Oral Paper

         Pteridology

Is Hawaiian Doryopteris (Pteridaceae) an incipient adaptive radiation?

Presenting Author
Carrie Tribble
Description
Doryopteris J. Sm. includes roughly 20 species of pantropical cheilanthoid ferns. Four species of Doryopteris are endemic to the Hawaiian Islands, including two widespread species found across all major islands and two narrow endemics known from small, isolated populations. The two widespread endemics are thought to hybridize, producing Doryopteris x subdecipiens. The evolutionary origins of these Hawaiian species, and their relationships to each other, are still unknown.  Using a dataset of 316 nuclear loci generated by target enrichment from a sample of 69 individuals of Doryopteris and outgroups, we investigate the evolutionary relationships between the four endemic Hawaiian species of Doryopteris and the status of the putative hybrid. We find that while most Hawaiian Doryopteris samples fall together in a single clade (suggesting a single colonization of Hawai’i), one individual of Hawaiian D. cf. decipiens falls instead with a clade of the broadly-distributed species, Doryopteris concolor. This pattern suggests that while one dispersal event and subsequent radiation led to the current distribution of most Doryopteris across the Hawaiian islands, a second migration event contributed to previously undescribed diversity in Hawaiian Doryopteris.
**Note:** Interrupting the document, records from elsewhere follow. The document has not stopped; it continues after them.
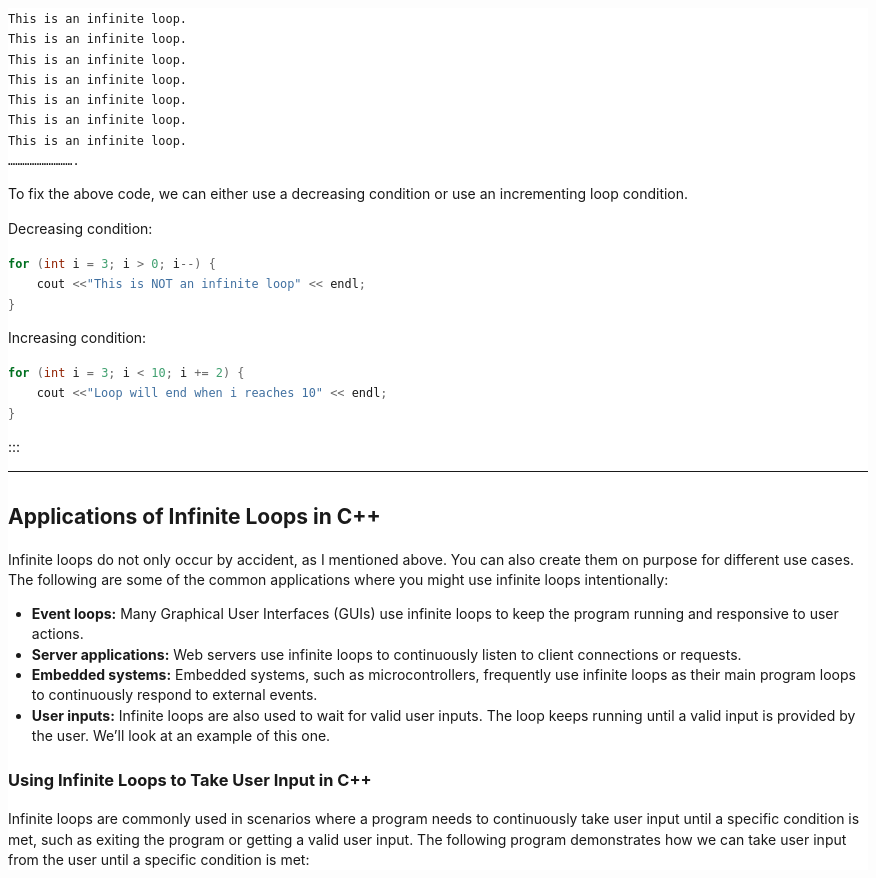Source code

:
 ```plaintext title="output"
This is an infinite loop.
This is an infinite loop.
This is an infinite loop.
This is an infinite loop.
This is an infinite loop.
This is an infinite loop.
This is an infinite loop.
……………………….
```

To fix the above code, we can either use a decreasing condition or use an incrementing loop condition.

Decreasing condition:

```cpp
for (int i = 3; i > 0; i--) {
    cout <<"This is NOT an infinite loop" << endl;
}
```

Increasing condition:

```cpp
for (int i = 3; i < 10; i += 2) {
    cout <<"Loop will end when i reaches 10" << endl;
}
```

:::

---

## Applications of Infinite Loops in C++

Infinite loops do not only occur by accident, as I mentioned above. You can also create them on purpose for different use cases. The following are some of the common applications where you might use infinite loops intentionally:

- **Event loops:** Many Graphical User Interfaces (GUIs) use infinite loops to keep the program running and responsive to user actions.
- **Server applications:** Web servers use infinite loops to continuously listen to client connections or requests.
- **Embedded systems:** Embedded systems, such as microcontrollers, frequently use infinite loops as their main program loops to continuously respond to external events.
- **User inputs:** Infinite loops are also used to wait for valid user inputs. The loop keeps running until a valid input is provided by the user. We’ll look at an example of this one.

### Using Infinite Loops to Take User Input in C++

Infinite loops are commonly used in scenarios where a program needs to continuously take user input until a specific condition is met, such as exiting the program or getting a valid user input. The following program demonstrates how we can take user input from the user until a specific condition is met:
Furthermore, all Hawaiian species appear nested within the widely-distributed D. concolor complex, which occurs across the Americas, Pacific islands, and tropical Africa. However, our molecular data fail to recover the individual Hawaiian species as reciprocally monophyletic clades. Complex population dynamics, such as ongoing/ incipient speciation, hybridization, or extensive gene flow, may be contributing to the lack of monophyly within most Hawaiian species, and further population genetic analyses may be needed to untangle relationships within the Hawaiian clade.